In my years as a cyclist, I’ve tried dozens of different tubes. Like everyone, I started with the standard butyl tubes, which are to tire inflation what a mentor told me turkeys are to survival: They just look for ways to die. He grew up in a family that farmed turkeys, so his perspective was informed by life with them prior to late November. That butyl tubes are still so dominant is a mystery to me.
I tried latex tubes. Most latex tubes provide to be surprisingly fragile and often split along seams or where the valve was fixed to the tube. Put one in your seat bag and it was likely to be ruined after a week’s-worth of riding.
I tried polyurethane tubes back when that was a passing thing for about the length of Tiffany’s singing career in the 1980s. They were difficult to patch and prone to other issues, not least of which was the fact that they still punctured with relative ease.
Then there were the butyl-lined latex tubes, which were meant to hold air better but provide the rolling and puncture resistance of a latex tube. While they had the puncture resistance of a latex tube, they also dried out as easily as a latex tube and had the rolling resistance of a butyl tube. Not super compelling.
So when I ran across Tubolito at the Sea Otter Classic last spring, I was intrigued and hopeful, but knew to check my enthusiasm at the saddle.

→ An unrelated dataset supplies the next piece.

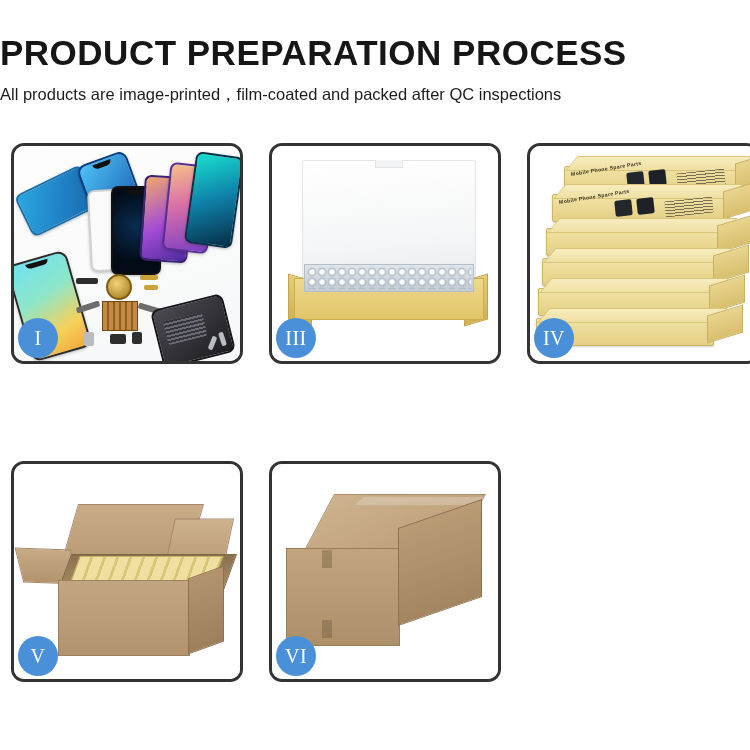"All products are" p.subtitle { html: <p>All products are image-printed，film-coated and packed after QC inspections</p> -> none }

Everything on paper looked good, but I couldn’t help but wonder how things would go out on the road.
Let’s cover some basics. Tubolito tubes come in basically every size you are likely to need for an adult’s bicycle: 700C, 29-inch, 27.5-inch, 26-inch and 20-inch. The 29, 27.5 and 20 each come in two widths, and there are two different weights with differing degrees of puncture resistance. The 700C comes in two weights for road use as well as a width and weight appropriate to gravel use. The road tubes come in three valve lengths (42, 60 and 80mm), while the gravel width comes with two (42 and 60mm). Valve stems are removable, so it’s possible to swap out for a different length; this is also handy if you have a really tiny seat bag. They also offer sizes for city and cargo bikes.
A Tubolito “S” or spare on the left, their standard in the middle, and that thing we’ve suffered with way too long on the right.
Let’s talk about that weight for a moment. Most standard tubes for road use with a long-ish valve stem will weigh somewhere between 140 and 160 grams. Lightweight tubes will run in the 80-100g range. A stout gravel tube can weigh upward of 180g. Now compare that with 38g for the standard weight Tubolito and 23g for the lightweight version. The gravel version? Just 54g. So when Tubolito claims their tubes weigh 2/3 what a standard one does, that’s conservative; in some instances, even at an apples-to-apples comparison, the savings can be more like 3/4.
Tubolito claims the tubes are twice as puncture resistant as butyl tubes. This is a claim I can’t verify. What I can say is that once I did flat and then realized the sealant wasn’t sealing, I popped one of the gravel tubes in the tire. The good thing about dried up sealant is that it makes inserting the tube a good deal less messy. Hooray. Maybe.
Impatience being a fault in the human condition, I took off with maybe only 30 psi in the tire. I needed to get home. My rush ended up with rewarding me with two tire-to-rim rock hits, just the sort that caused me to slow and look down at my rear tire, waiting for the inevitable hiss and ever widening casing. But it didn’t happen. Considering those hits were both as hard as the one that resulted in the flat in the first place, I considered that about as objective a measure as I was going to achieve. Tubolito’s own data suggests that a standard tube requires about 7.5Nm of force to puncture it (lightweight tubes only require about 5Nm), while a standard Tubolito tube requires more like 21Nm of force to puncture, making it nearly three times as strong.
Plus, Tubolitos can be patched.
Tubolitos hold pressure at a rate roughly equivalent to a standard butyl tube, certainly, much longer than a latex tube.
The secret sauce to Tubolito harkens back to a material mentioned earlier in this review: polyurethane. Tubolito uses a material referred to as TPU, which has been used in speaker diaphragms. Don’t get me started about what happened with speakers when high-end manufacturers began switching from basically paper to mylar and polyurethane (in short, clarity improved and speakers got louder for the same wattage). TPU is a thermoplastic polyurethane elastomer, a sub-species of the TPE family of materials.
In a world where every improvement seemingly comes with some ominous caveat, Tubolito is a nearly faultless product. Considering that there are bike shops charging $11-12 for normal butyl inner tubes, spending $34.90 for a standard tube or $37.90 for the “spare” version, I find the price to be utterly reasonable. Spending triple the cost of a normal tube to replace a fault-prone product in favor of one that is faster, weighs roughly 1/4 of the original and is at least three times as strong, plus is small enough that two tubes can be fit in the space occupied by one butyl tube, well if that ain’t a bargain, I don’t know what is.
Final thought: Stronger, lighter, faster. Pick all three.